Академик Дмитрий Лихачёв в статье о русском пейзаже писал об эстетике параллельных линий, созданной самой природой и человеком в унисон с ней, точно голоса в многоголосых песнопениях. «Пахарь укладывал борозду к борозде; так кладётся в избе бревно к бревну, жердь к жерди, а сами они выстраиваются в ритмичный ряд над рекой или вдоль дороги». Лихачёв говорил о ритмах раздольной воли, звучащих в протяжной песне, которая особенно хорошо поётся в «полюшке-поле». В этом отражается размах народного характера, как и быстрая езда, и удаль молодецкая («удаль» — «даль»). Это стремление к воле, народное восприятие необъятности природы присуще пейзажам Панченко.
Над землёй господствуют небеса. Небо управляет полосами света и тени на полях, и они послушно ложатся контрастными платками-плоскостями, соблюдая эстетику параллельных линий. Дороги, земные и небесные, идут параллельно, равняясь на горизонт. Для отображения этих эффектов недостаточно просто ясной лазури или пасмурной суровости серого. Его небеса как следует взболтаны, перемешаны и выплеснуты на холст, казалось бы, случайной серебристой взвесью. Небеса — это «лёгкие» его картин, они сообщают им движение, вдохи и выдохи. На его театре почти всегда немного ветрено. Но это добрый, тёплый ветер, несущий запахи земли, милые с рождения, той земли, которую художник до сих пор не устаёт писать — весеннего чернозёма и травлёного первым морозом древесного листа, запахи колёсного дёгтя и прибитой дождём просёлочной пыли, сладкий аромат сенокосных трав и рассветной озёрной свежести. («Первый снег», «В отчем крае», «Воскресный день на Уфимке», «Радуга над хлебным полем»…).
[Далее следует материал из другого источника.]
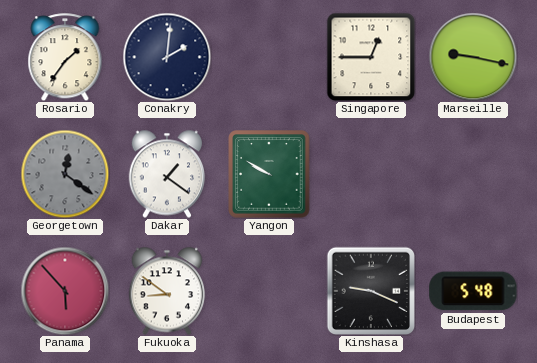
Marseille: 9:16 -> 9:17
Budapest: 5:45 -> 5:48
Лики родной земли во всех проявлениях — предмет лирического вдохновения Владимира Алексеевича. Если природу Левитана называют пейзажем настроения, то природу Панченко можно назвать «пейзажем интонаций» — негромких, неброских, деликатных, порывисто взволнованных или умиротворённых. Человек только подразумевается на этих картинах, домишки, лошади, далёкие фигуры людей — для сравнения масштабов, для обозначения вечного единства природы и человека. Сам он говорит о своих «лироэпических» работах, что всё-таки они просто лирические, так как личного в них больше. Не касаясь внешней конъюнктуры, политической и социальной, он создаёт произведения полифоничной жизни души — переживаний, чувств, эмоциональных реакций, на которые глядит сквозь пейзаж. И если наше формирование происходит в раннем детстве, а образ детского мира проходит с нами через всю жизнь, то этот теплокровный простой пейзаж с озером между холмов и со старою ветлой — верное подтверждение словам Яна Амоса Каменского: «Только то в человеке прочно и надёжно, что всосалось в его природу на первой поре его жизни».